Nadella’s Rise As Change Agent Inside Microsoft

Satya Nadella came up throughout the ranks the hard way, with internal opposition. That’s why he’s the appropriate man to alter Microsoft.

The appointment of Satya Nadella to CEO at Microsoft can have come as a surprise to many, but shouldn’t for many who know the corporate best. Forrester was an active Microsoft watcher and consultant since its founding. I’ve worked with the company’s Server and Tools division for the last five years. I’ve met with Satya a pair times prior to now year and had lengthy discussions with managers who’ve worked closely with him (some still at Microsoft, some not). Here is what i will inform you about him from what I’ve learned.
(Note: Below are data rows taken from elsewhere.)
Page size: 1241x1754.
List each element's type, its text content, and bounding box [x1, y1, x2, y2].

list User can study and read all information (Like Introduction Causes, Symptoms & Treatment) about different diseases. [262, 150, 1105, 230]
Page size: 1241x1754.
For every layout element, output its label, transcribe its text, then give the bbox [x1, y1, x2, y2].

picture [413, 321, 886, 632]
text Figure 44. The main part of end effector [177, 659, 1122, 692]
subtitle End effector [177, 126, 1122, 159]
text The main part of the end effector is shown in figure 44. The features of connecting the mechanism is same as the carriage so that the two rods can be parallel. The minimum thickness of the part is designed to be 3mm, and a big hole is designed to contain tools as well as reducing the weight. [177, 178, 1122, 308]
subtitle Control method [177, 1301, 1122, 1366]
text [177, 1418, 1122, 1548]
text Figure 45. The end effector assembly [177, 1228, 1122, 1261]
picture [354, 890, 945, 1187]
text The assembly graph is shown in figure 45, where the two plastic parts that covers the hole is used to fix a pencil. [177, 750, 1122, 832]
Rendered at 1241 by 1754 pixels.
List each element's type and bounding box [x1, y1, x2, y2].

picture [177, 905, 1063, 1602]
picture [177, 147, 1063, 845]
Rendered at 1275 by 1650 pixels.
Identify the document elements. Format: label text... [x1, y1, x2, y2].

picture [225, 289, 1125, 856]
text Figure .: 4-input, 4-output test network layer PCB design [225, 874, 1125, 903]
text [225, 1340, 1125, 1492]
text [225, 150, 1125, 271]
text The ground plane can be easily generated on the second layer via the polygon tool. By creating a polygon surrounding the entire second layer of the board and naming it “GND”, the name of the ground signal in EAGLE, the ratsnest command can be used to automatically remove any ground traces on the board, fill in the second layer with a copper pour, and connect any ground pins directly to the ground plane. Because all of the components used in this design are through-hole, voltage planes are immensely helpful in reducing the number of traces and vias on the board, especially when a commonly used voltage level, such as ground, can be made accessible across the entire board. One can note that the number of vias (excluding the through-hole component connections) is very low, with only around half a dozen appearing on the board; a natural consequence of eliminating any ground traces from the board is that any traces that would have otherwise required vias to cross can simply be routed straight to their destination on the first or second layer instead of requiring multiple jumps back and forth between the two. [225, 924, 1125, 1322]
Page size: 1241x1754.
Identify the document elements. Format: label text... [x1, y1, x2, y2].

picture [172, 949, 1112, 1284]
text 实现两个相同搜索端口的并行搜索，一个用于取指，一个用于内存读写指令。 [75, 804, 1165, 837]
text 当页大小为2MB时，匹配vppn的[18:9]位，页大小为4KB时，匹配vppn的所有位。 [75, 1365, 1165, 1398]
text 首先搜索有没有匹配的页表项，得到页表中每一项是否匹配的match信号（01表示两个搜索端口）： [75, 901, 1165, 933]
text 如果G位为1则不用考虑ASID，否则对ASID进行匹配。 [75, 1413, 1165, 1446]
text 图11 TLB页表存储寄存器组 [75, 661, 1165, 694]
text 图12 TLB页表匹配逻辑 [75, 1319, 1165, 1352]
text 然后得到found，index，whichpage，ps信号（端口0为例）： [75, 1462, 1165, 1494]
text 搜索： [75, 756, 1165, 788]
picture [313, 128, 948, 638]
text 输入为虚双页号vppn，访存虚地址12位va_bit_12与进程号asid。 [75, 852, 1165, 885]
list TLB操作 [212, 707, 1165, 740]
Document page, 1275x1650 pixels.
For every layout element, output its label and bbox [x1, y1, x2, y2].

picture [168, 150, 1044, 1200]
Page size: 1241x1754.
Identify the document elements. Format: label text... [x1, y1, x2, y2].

Satya came to Server and Tools division from the web group, where he ran the Bing search engine team. In this time, he learned how online businesses differ from on-premise enterprise applications and the significance in that business of moving fast. He was delivered to Server and Tools to educate them this agile online model.

This move was a little bit an experiment really, because his charter was to bring speed to a business not known for it. Frankly it was unproven whether this approach could fit culturally with this division or work for this class of shopper. The change meant getting not only Windows Azure to transport at this speed (that was logical) however the server OS, SQL Server database, and the remainder of the enterprise software during this division off the linear waterfall development method. It also meant working to transition all its applications over to SaaS and onto Windows Azure ASAP.

Nadella suddenly met some serious cultural and political barriers, with many incumbent managers (most adamant being the SQL Server team) who fought this variation very hard. He refused to go into reverse or compromise at the shift to cloud, and many the managers who refused to get on board aren’t there anymore.

[Desire to learn more concerning the many challenges facing Nadella in CEO role? See Satya Nadella: 6 Must-Dos For Microsoft’s New CEO.]

Nadella found a robust partner at the engineering side, Scott Guthrie (now his successor and president of the Server and Tools Group), to aid him convince the engineering ranks of the advantages of moving to the agile model. Guthrie is the rare executive who maintains his credibility throughout the engineering ranks. Not just can he set direction, manage the cheap, and drive architectural vision, but he can sit at your desk, review your code, and fasten your bugs. It truly is key to how he won over a reluctant engineering group.

Nadella was also instrumental in restructuring the sales compensation model — a step that was critical to moving the corporate and its customers over to a cloud-first strategy. He pushed for commission accelerators for Office 365 and Windows Azure sales — especially as add-ons to existing enterprise agreements.

Nadella is a difficult, numbers-driven leader. He has a name for being very tough, but not a screamer like Ballmer — more low key and thoughtful, but strong.

He still has a number of work to do to get all of Microsoft to embrace agile schedules and maybe an even bigger battle to get its partners and its customers happy with subscriptions and the brand new pace of change. He is usually a little bit of a bull in a China shop on these issues, but i like his approach. He isn’t willing to compromise at the priority of this alteration.

In my opinion his selection is a superb thing for the total direction of the corporate, because he’s a visionary, has passion for change, is making it happen, and knows what it takes to drive change within the unique Microsoft culture. An intruder would have a troublesome time accomplishing this coming in fresh. Time is of the essence for Microsoft to make this variation.

Too many companies treat digital and mobile strategies as pet projects. Listed here are four ideas to shake up your organization. Also within the Digital Disruption issue of InformationWeek: Six enduring truths about selecting enterprise software. (Free registration required.)

James Staten is vp and principal analyst serving infrastructure & operations professionals at Forrester Research.